## RECORDS PROVIDED
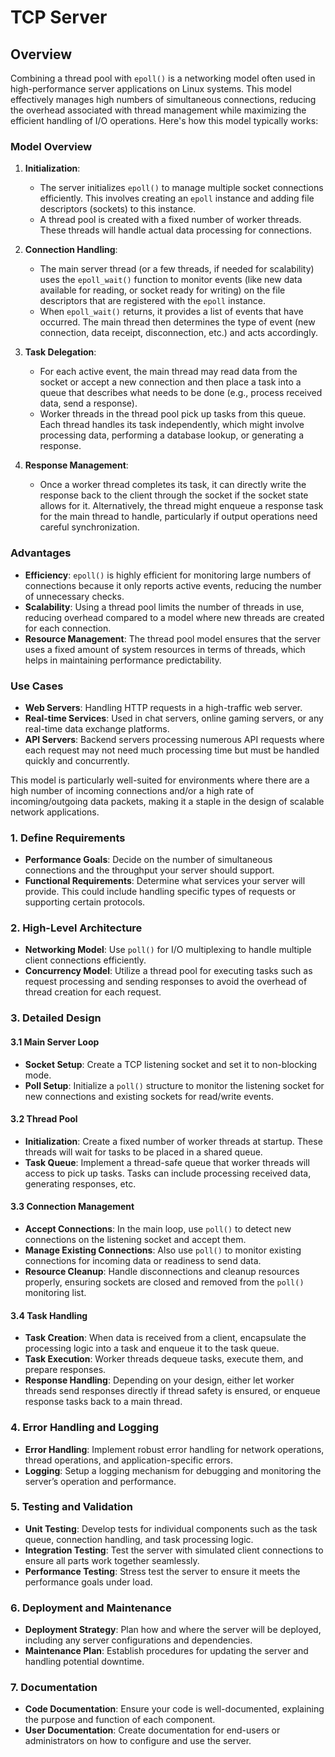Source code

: # TCP Server

## Overview

Combining a thread pool with `epoll()` is a networking model often used in high-performance server applications on Linux systems. This model effectively manages high numbers of simultaneous connections, reducing the overhead associated with thread management while maximizing the efficient handling of I/O operations. Here's how this model typically works:

### Model Overview

1. **Initialization**:
   - The server initializes `epoll()` to manage multiple socket connections efficiently. This involves creating an `epoll` instance and adding file descriptors (sockets) to this instance.
   - A thread pool is created with a fixed number of worker threads. These threads will handle actual data processing for connections.

2. **Connection Handling**:
   - The main server thread (or a few threads, if needed for scalability) uses the `epoll_wait()` function to monitor events (like new data available for reading, or socket ready for writing) on the file descriptors that are registered with the `epoll` instance.
   - When `epoll_wait()` returns, it provides a list of events that have occurred. The main thread then determines the type of event (new connection, data receipt, disconnection, etc.) and acts accordingly.

3. **Task Delegation**:
   - For each active event, the main thread may read data from the socket or accept a new connection and then place a task into a queue that describes what needs to be done (e.g., process received data, send a response).
   - Worker threads in the thread pool pick up tasks from this queue. Each thread handles its task independently, which might involve processing data, performing a database lookup, or generating a response.

4. **Response Management**:
   - Once a worker thread completes its task, it can directly write the response back to the client through the socket if the socket state allows for it. Alternatively, the thread might enqueue a response task for the main thread to handle, particularly if output operations need careful synchronization.

### Advantages

- **Efficiency**: `epoll()` is highly efficient for monitoring large numbers of connections because it only reports active events, reducing the number of unnecessary checks.
- **Scalability**: Using a thread pool limits the number of threads in use, reducing overhead compared to a model where new threads are created for each connection.
- **Resource Management**: The thread pool model ensures that the server uses a fixed amount of system resources in terms of threads, which helps in maintaining performance predictability.

### Use Cases

- **Web Servers**: Handling HTTP requests in a high-traffic web server.
- **Real-time Services**: Used in chat servers, online gaming servers, or any real-time data exchange platforms.
- **API Servers**: Backend servers processing numerous API requests where each request may not need much processing time but must be handled quickly and concurrently.

This model is particularly well-suited for environments where there are a high number of incoming connections and/or a high rate of incoming/outgoing data packets, making it a staple in the design of scalable network applications.

### 1. Define Requirements

- **Performance Goals**: Decide on the number of simultaneous connections and the throughput your server should support.
- **Functional Requirements**: Determine what services your server will provide. This could include handling specific types of requests or supporting certain protocols.

### 2. High-Level Architecture

- **Networking Model**: Use `poll()` for I/O multiplexing to handle multiple client connections efficiently.
- **Concurrency Model**: Utilize a thread pool for executing tasks such as request processing and sending responses to avoid the overhead of thread creation for each request.

### 3. Detailed Design

#### 3.1 Main Server Loop

- **Socket Setup**: Create a TCP listening socket and set it to non-blocking mode.
- **Poll Setup**: Initialize a `poll()` structure to monitor the listening socket for new connections and existing sockets for read/write events.
  
#### 3.2 Thread Pool

- **Initialization**: Create a fixed number of worker threads at startup. These threads will wait for tasks to be placed in a shared queue.
- **Task Queue**: Implement a thread-safe queue that worker threads will access to pick up tasks. Tasks can include processing received data, generating responses, etc.

#### 3.3 Connection Management

- **Accept Connections**: In the main loop, use `poll()` to detect new connections on the listening socket and accept them.
- **Manage Existing Connections**: Also use `poll()` to monitor existing connections for incoming data or readiness to send data.
- **Resource Cleanup**: Handle disconnections and cleanup resources properly, ensuring sockets are closed and removed from the `poll()` monitoring list.

#### 3.4 Task Handling

- **Task Creation**: When data is received from a client, encapsulate the processing logic into a task and enqueue it to the task queue.
- **Task Execution**: Worker threads dequeue tasks, execute them, and prepare responses.
- **Response Handling**: Depending on your design, either let worker threads send responses directly if thread safety is ensured, or enqueue response tasks back to a main thread.

### 4. Error Handling and Logging

- **Error Handling**: Implement robust error handling for network operations, thread operations, and application-specific errors.
- **Logging**: Setup a logging mechanism for debugging and monitoring the server’s operation and performance.

### 5. Testing and Validation

- **Unit Testing**: Develop tests for individual components such as the task queue, connection handling, and task processing logic.
- **Integration Testing**: Test the server with simulated client connections to ensure all parts work together seamlessly.
- **Performance Testing**: Stress test the server to ensure it meets the performance goals under load.

### 6. Deployment and Maintenance

- **Deployment Strategy**: Plan how and where the server will be deployed, including any server configurations and dependencies.
- **Maintenance Plan**: Establish procedures for updating the server and handling potential downtime.

### 7. Documentation

- **Code Documentation**: Ensure your code is well-documented, explaining the purpose and function of each component.
- **User Documentation**: Create documentation for end-users or administrators on how to configure and use the server.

## DIRECTIONS
From the first line through the line with "- The main server", output those lines of the entries above exactly, and nothing else, with the pictures left out.

## RESPONSE
Source code

: # TCP Server

## Overview

Combining a thread pool with `epoll()` is a networking model often used in high-performance server applications on Linux systems. This model effectively manages high numbers of simultaneous connections, reducing the overhead associated with thread management while maximizing the efficient handling of I/O operations. Here's how this model typically works:

### Model Overview

1. **Initialization**:
   - The server initializes `epoll()` to manage multiple socket connections efficiently. This involves creating an `epoll` instance and adding file descriptors (sockets) to this instance.
   - A thread pool is created with a fixed number of worker threads. These threads will handle actual data processing for connections.

2. **Connection Handling**:
   - The main server thread (or a few threads, if needed for scalability) uses the `epoll_wait()` function to monitor events (like new data available for reading, or socket ready for writing) on the file descriptors that are registered with the `epoll` instance.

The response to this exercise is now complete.